**TASK DESCRIPTION:**
An exact copy of the data is needed, but without any of its images.

**DATA BLOCK:**
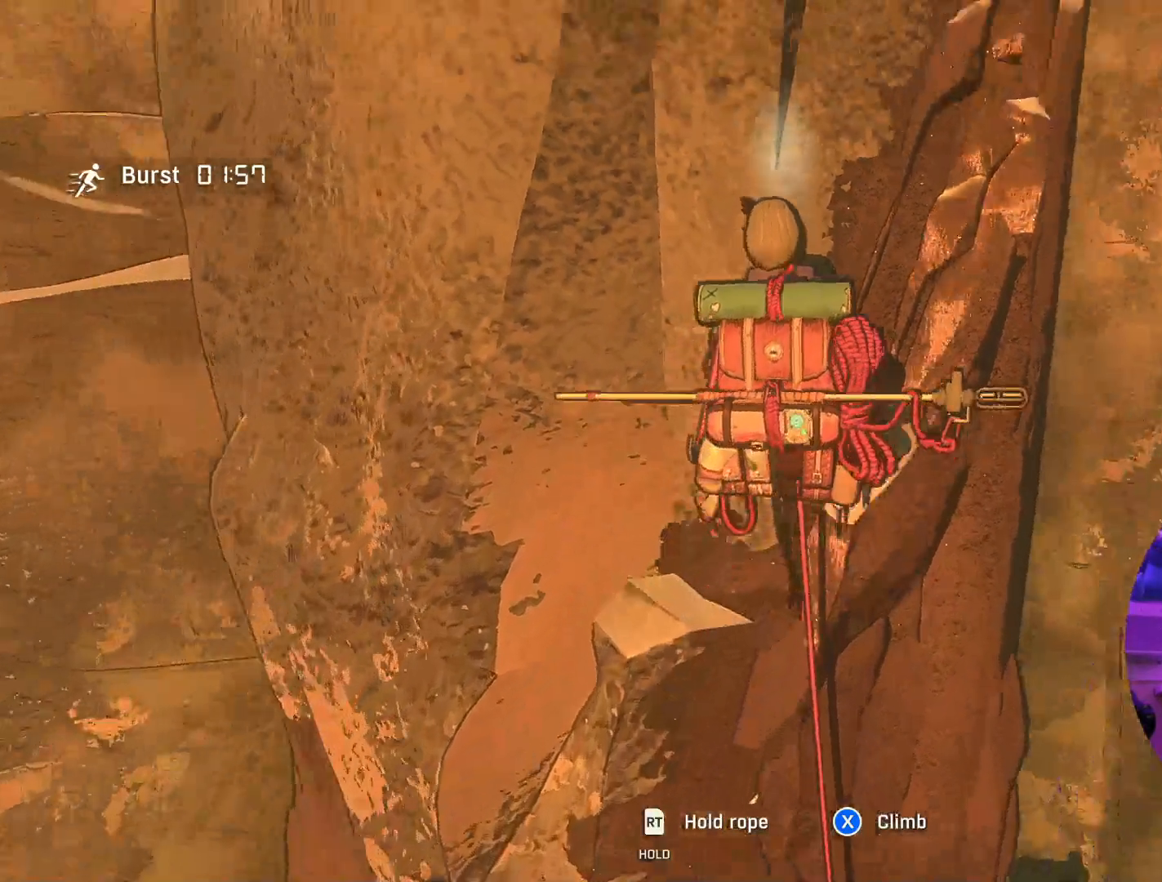
{"buttons": [], "left_stick": "center", "right_stick": "center", "events": [[317, "right_stick", "center"]]}
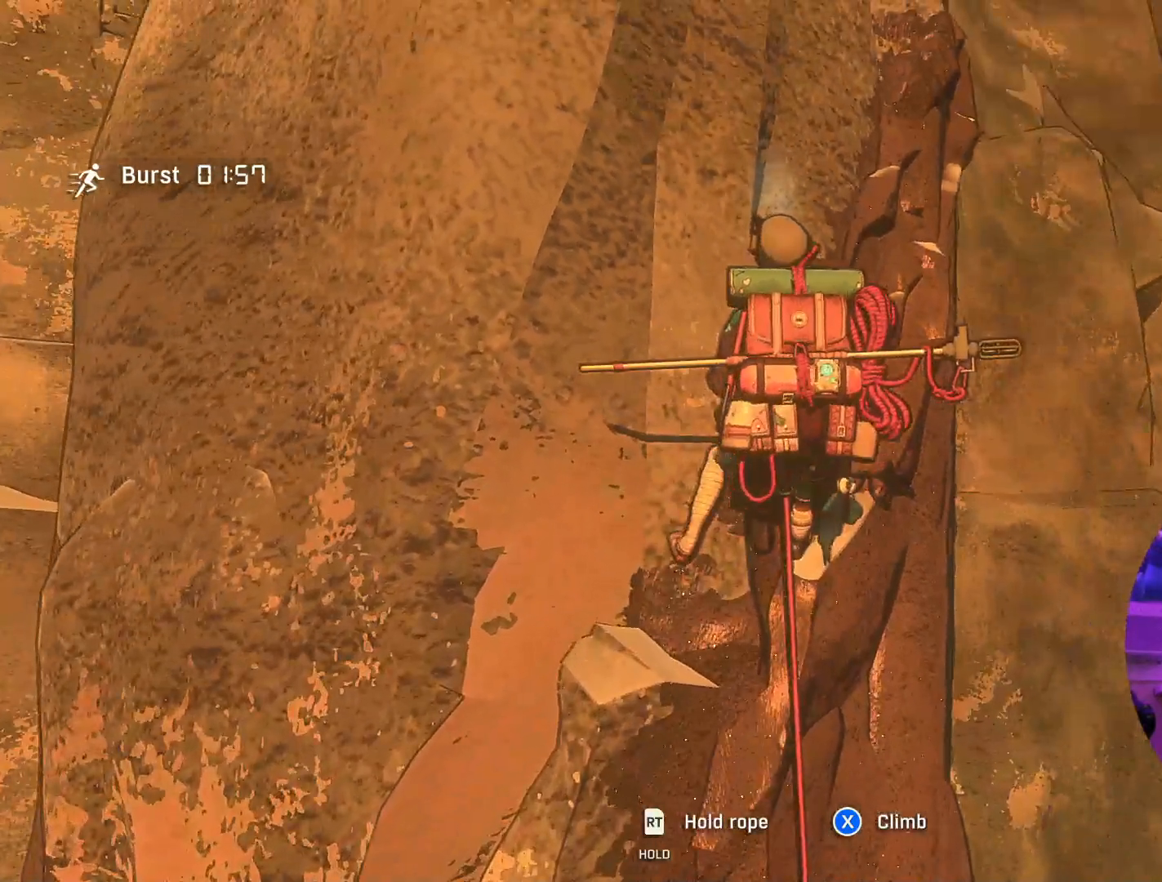
{"buttons": [], "left_stick": "center", "right_stick": "center", "events": [[50, "right_stick", "left"], [267, "right_stick", "center"]]}
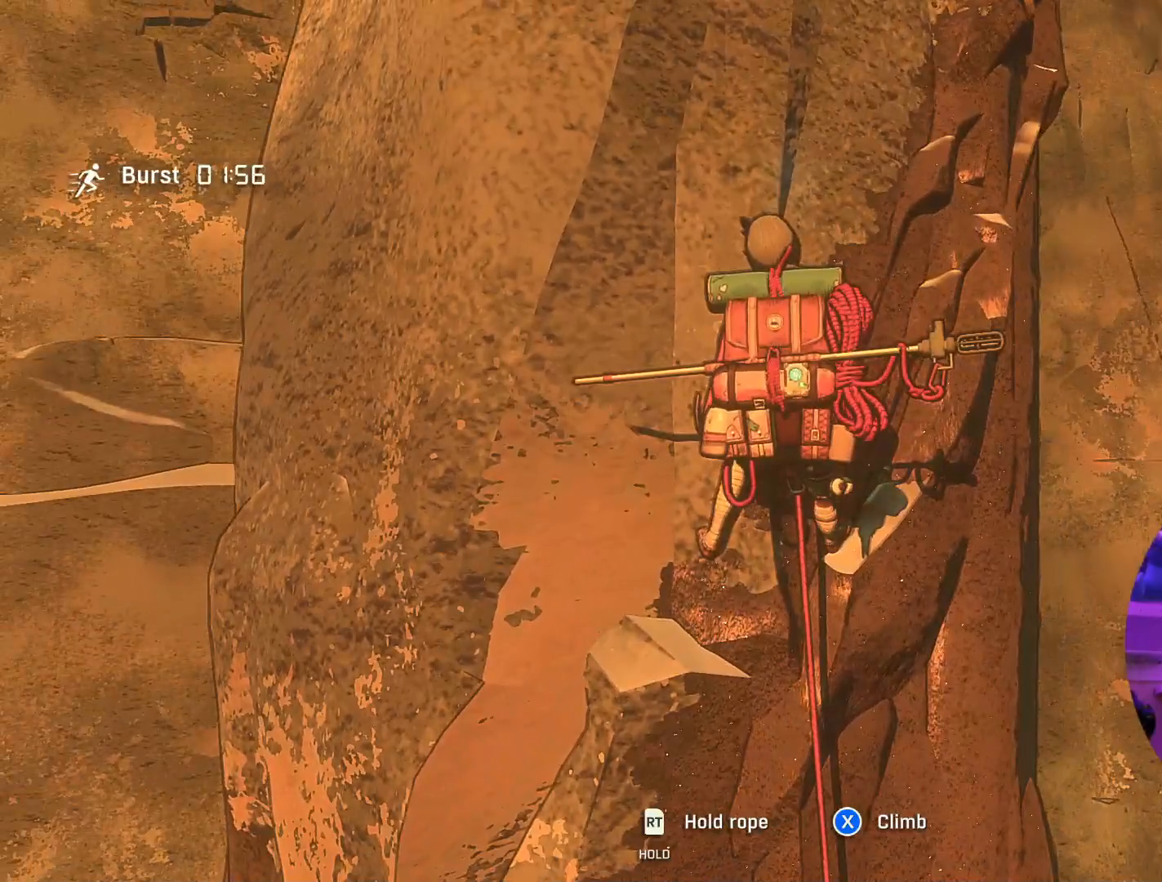
{"buttons": [], "left_stick": "center", "right_stick": "left", "events": [[67, "right_stick", "left"]]}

**SOLUTION TO THIS TASK:**
{"buttons": [], "left_stick": "center", "right_stick": "center", "events": [[317, "right_stick", "center"]]}
{"buttons": [], "left_stick": "center", "right_stick": "center", "events": [[50, "right_stick", "left"], [267, "right_stick", "center"]]}
{"buttons": [], "left_stick": "center", "right_stick": "left", "events": [[67, "right_stick", "left"]]}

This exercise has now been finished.